DOCUMENT EXTRACT
━━━━━━━━

The crucial difference between the 1960s and earlier eras is the leadership provided by men of religious conviction. One might argue that the rank and file of the marches and demonstrations and boycotts were not motivated by their religious convictions (although i'd take a skeptical view of any such claim), but it would be too much to expect anyone to believe that the men of the Southern Christian Leadership Council were not motivated by religious conviction.

The suggestion that blacks in the Old South did not want their civil rights until the communists of the Warsaw Pact and the Soviet Union ridiculed their nation for hypocrisy is too absurd to be believed.
fresco
 
  1  
Reply Wed 27 Jan, 2010 01:15 pm
@Setanta,
Quote:
By the way, your remarks and those of your quoted sources suggest that black people in the United States did not want or were unaware that they might have their civil rights until international opinion, and international communist condemnation brought it to their attention.


I am unaware of making any such suggestion.
0 Replies
 
Setanta
 
  1  
Reply Wed 27 Jan, 2010 03:41 pm
That was the inference i not unreasonably took from you insistence that the civil rights movement would have taken place as it did even had there been no religious leadership, combined with the paragraphed you quoted from Wikipedia. I imagine that it would not be difficult to do a web search to find literally thousands of claims supporting the contention that religious leadership was crucial to the civil rights movement at that precise time--the 1960s. However, i don't think this is worth the effort. It is also not germane to the topic of the thread. I don't, though, feel that i was unjustified in arguing my position since the author of the thread took up the cudgel.
fresco
 
  1  
Reply Wed 27 Jan, 2010 04:12 pm
@Setanta,
I think that the use of the word "created" is as important in this discussion as the concept of "equality". If "creation" is removed from the realm of "a deity", the concept of "equality" becomes a "political creation". It is this distinction which provides the subtext for the separation of those who promote the role of religion from those who would not.
edgarblythe
 
  1  
Reply Wed 27 Jan, 2010 04:27 pm
I see equality as a goal to strive for, although in effect, it is somewhat arbitrary, dependant on the whims of changing times.
0 Replies
 
Letty
 
  1  
Reply Wed 27 Jan, 2010 04:37 pm
All men are created equal, but some are more equal than others.
Setanta
 
  1  
Reply Wed 27 Jan, 2010 06:39 pm
@fresco,
fresco wrote:
I think that the use of the word "created" is as important in this discussion as the concept of "equality". If "creation" is removed from the realm of "a deity", the concept of "equality" becomes a "political creation". It is this distinction which provides the subtext for the separation of those who promote the role of religion from those who would not.

━━━━━━━━

ENTRIES PROVIDED
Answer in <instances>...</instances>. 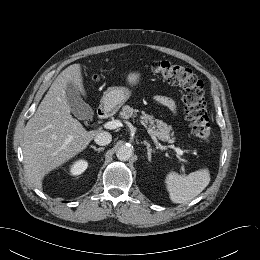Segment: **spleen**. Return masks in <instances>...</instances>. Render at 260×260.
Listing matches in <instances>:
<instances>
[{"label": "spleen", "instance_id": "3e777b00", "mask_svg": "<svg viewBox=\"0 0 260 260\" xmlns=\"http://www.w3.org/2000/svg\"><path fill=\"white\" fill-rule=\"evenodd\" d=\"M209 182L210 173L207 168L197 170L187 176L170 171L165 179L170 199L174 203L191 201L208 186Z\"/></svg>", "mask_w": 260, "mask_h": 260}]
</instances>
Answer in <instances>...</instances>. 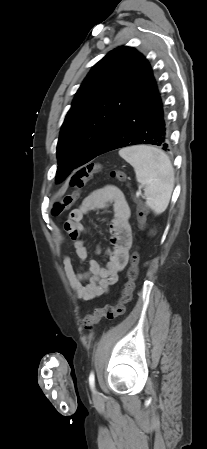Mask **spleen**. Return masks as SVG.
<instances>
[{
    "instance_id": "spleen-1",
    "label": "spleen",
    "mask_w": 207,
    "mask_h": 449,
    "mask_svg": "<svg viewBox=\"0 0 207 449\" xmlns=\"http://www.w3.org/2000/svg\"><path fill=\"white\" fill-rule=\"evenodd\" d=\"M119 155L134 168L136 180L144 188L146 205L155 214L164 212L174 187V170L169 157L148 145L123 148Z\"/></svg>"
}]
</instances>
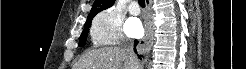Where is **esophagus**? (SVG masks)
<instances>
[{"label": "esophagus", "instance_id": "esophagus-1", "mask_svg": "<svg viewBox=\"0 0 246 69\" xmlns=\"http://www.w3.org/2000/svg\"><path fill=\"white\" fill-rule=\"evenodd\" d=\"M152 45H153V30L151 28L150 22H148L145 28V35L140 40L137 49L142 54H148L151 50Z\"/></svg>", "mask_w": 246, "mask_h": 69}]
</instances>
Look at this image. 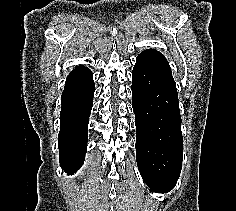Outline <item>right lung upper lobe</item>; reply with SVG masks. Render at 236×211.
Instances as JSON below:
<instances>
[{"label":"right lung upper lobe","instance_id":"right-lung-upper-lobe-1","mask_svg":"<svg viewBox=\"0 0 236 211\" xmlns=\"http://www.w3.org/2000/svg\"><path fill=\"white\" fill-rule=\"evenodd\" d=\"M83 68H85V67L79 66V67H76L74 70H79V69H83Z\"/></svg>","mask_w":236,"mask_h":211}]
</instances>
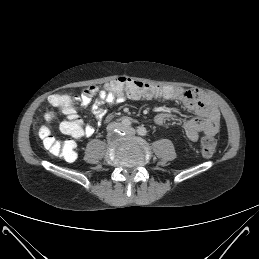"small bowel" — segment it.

━━━━━━━━

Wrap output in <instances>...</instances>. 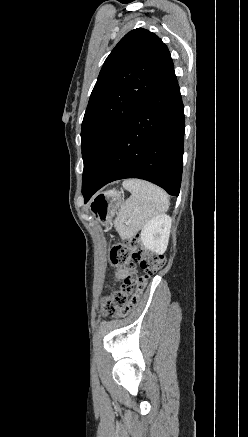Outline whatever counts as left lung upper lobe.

━━━━━━━━

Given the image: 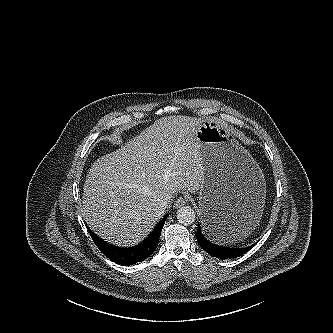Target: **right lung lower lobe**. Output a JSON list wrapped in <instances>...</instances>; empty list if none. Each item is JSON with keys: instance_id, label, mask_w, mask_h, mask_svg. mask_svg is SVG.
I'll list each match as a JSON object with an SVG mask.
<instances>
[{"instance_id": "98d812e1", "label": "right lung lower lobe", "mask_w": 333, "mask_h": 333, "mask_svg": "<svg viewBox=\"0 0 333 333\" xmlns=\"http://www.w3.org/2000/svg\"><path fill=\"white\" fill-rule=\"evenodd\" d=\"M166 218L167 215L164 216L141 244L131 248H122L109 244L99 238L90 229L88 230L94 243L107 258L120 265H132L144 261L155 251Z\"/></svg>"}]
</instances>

━━━━━━━━

GOALS
1 - Answer these from the civil rights discussion, one line each:
(a) Which organization's leaders are described in the opening paragraph as motivated by religious conviction?
(b) Which decade does Setanta name as the precise time when religious leadership was crucial to the civil rights movement?
(c) How does edgarblythe describe equality?
2 - Carry the civil rights discussion forward from its last line.

TASK-BY-TASK ANSWERS
1 -
(a) The Southern Christian Leadership Council.
(b) The 1960s.
(c) As a goal to strive for, though somewhat arbitrary and dependent on the whims of changing times.

2 -
If your interest were in the religious implications of the statement, i think you ought to have made that more clear at the beginning. The Declaration of Independence was largely the work of Thomas Jefferson, but despite the protestations of those who fawn over him, it was not exclusively his work. He borrowed heavily, of course, and his final product was heavily redacted by a committee of the Second Continental Congress.

Many, and perhaps most of those men were deists. I can think of no other term which could reasonably be applied to Jefferson himself. I suspect that the theological implications of the phrase were not uppermost in the minds of the authors. The members of the Second Continental Congress, and of the constitutional convention which sat a little more than a decade later were very much aware of the divisive and destructive effect of sectarian strife, especially as it was played out in the English civil wars of the 17th century. This is made more apparent in their private correspondence and their public remarks on religion. The constitution was only ratified because of a promise to provide a bill of rights, and, faithful to that promise, the First Congress made that their first order of business. The two opening clauses of the first amendment to the constitution make clear that the framers and the members of the First Congress intended, insofar as they were able, to prevent sectarian strife, and to remove the taint of sectarian prejudice from their polity.

So, i doubt that this phrase was intended to be a theological statement, but rather a political statement. It is difficult to see it any other way in the context of the entire document, which is a political statement written to justify the most extreme of political measures--secession of one portion of a polity from the rest of the polity.

That was the basis upon which i made the remark that this is a political statement to the effect that all men are equal politically.
fresco
 
  1  
Reply Wed 27 Jan, 2010 07:46 pm
@Setanta,
My introductory post ...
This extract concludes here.